> >

Fusi Nuklir Akhirnya Terwujud Jadi Sumber Energi Baru, tetapi Masih Lama Agar Layak Digunakan Publik

Kompas dunia | 14 Desember 2022, 06:20 WIB
Setelah lebih dari 50 tahun, fusi nuklir akhirnya muncul spektakuler untuk menjadi sumber energi terbaru di dunia, nanun untuk penggunaan massal masih jauh. (Sumber: Lawrence Livermore Laboratory)

Ada perbedaan antara fusi dan fisi nuklir. Dengan fusi, tidak ada limbah radioaktif berumur panjang, sangat kontras dengan teknologi fisi yang saat ini digunakan di reaktor nuklir untuk menghasilkan listrik.

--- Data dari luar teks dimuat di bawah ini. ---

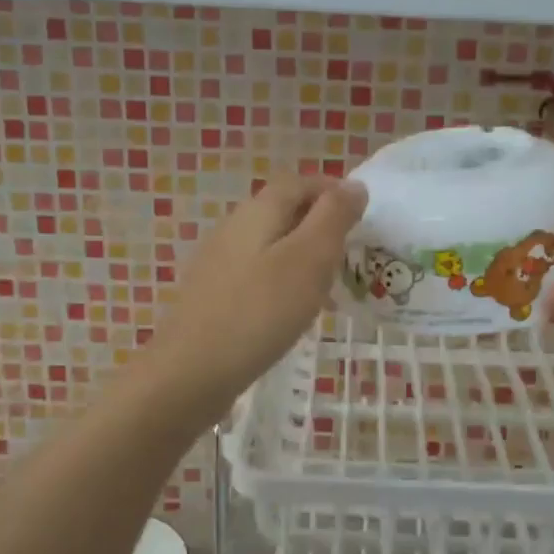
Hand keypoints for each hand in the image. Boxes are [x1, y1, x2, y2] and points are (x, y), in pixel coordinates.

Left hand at [141, 176, 366, 417]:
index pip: (298, 181)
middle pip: (282, 210)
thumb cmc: (260, 311)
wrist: (191, 372)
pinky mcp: (214, 295)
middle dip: (319, 224)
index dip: (332, 190)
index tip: (362, 216)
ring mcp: (219, 262)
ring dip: (303, 255)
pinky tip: (292, 312)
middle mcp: (234, 227)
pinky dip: (283, 281)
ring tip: (329, 287)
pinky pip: (257, 273)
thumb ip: (333, 218)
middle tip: (351, 253)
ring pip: (271, 244)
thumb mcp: (309, 259)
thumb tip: (354, 185)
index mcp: (258, 211)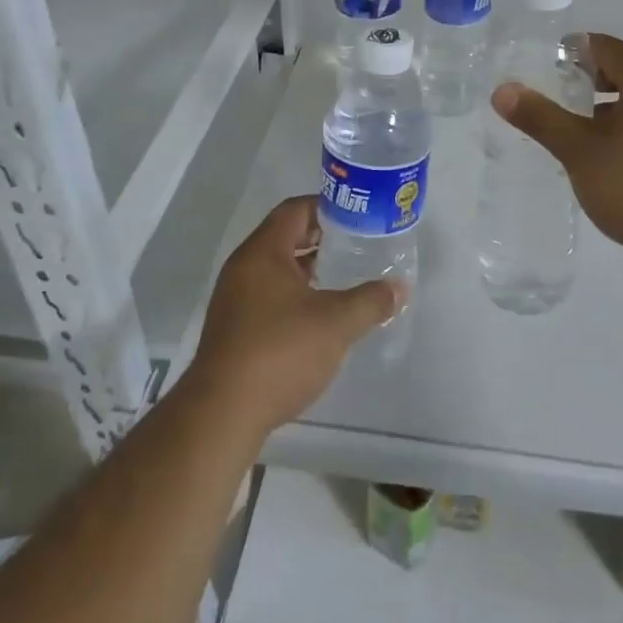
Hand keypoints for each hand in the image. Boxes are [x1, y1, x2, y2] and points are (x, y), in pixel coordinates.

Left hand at [187, 196, 402, 436]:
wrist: (222, 415)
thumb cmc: (280, 352)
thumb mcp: (336, 323)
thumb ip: (370, 301)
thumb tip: (399, 288)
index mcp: (263, 252)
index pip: (295, 210)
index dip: (326, 207)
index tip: (356, 215)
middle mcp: (243, 268)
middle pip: (284, 237)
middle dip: (319, 239)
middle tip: (355, 244)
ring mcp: (234, 300)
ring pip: (275, 270)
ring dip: (307, 269)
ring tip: (342, 277)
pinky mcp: (233, 330)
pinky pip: (267, 296)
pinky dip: (293, 295)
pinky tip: (318, 316)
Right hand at [492, 33, 622, 279]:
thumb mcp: (579, 150)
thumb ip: (541, 118)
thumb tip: (502, 91)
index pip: (610, 49)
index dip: (578, 50)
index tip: (549, 62)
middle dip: (591, 80)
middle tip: (558, 93)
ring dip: (608, 109)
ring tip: (575, 128)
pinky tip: (606, 159)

Para peneliti di Laboratorium Nasional Lawrence Livermore Departemen Energi menggunakan laser untuk membombardir isotop hidrogen yang disimpan dalam keadaan plasma super panas untuk menggabungkannya menjadi helium, melepaskan energi neutron dan bebas karbon dalam prosesnya.

Reaksi tersebut menghasilkan sekitar 2,5 megajoule energi, dibandingkan dengan 2,1 megajoule yang digunakan untuk menyalakan laser, menjadi perolehan energi bersih yang diupayakan para ilmuwan selama beberapa dekade terakhir.

Selama ini, energi yang dibutuhkan selalu lebih besar dari energi yang dihasilkan, namun sekarang ilmuwan berhasil membuat agar energi yang dihasilkan lebih besar dari energi yang dibutuhkan.

Untuk mengeluarkan teknologi ini dari lab, sistem fusi harus terjangkau dan mudah dibuat. Namun, tes Lawrence Livermore menggunakan beberapa laser paling kuat yang pernah dibuat: Mereka besar, mahal, dan tidak tersedia untuk penggunaan massal, sehingga sulit untuk mengubah pencapaian teknis ini menjadi bisnis yang sukses.

“Fakta bahwa Anda punya perolehan energi bersih tidak berarti Anda akan memiliki perangkat komersial di pasar,” kata Chris Gadomski, kepala analis nuklir untuk BloombergNEF. "Ya, kita sekarang punya fusi, tetapi berapa biayanya?"

Tetap saja, pengumuman tersebut harus mengeluarkan dana lebih lanjut dan dukungan untuk program pengembangan teknologi sipil, kata Stephen Dean, presiden Fusion Power Associates, sebuah perusahaan nirlaba untuk kepentingan publik.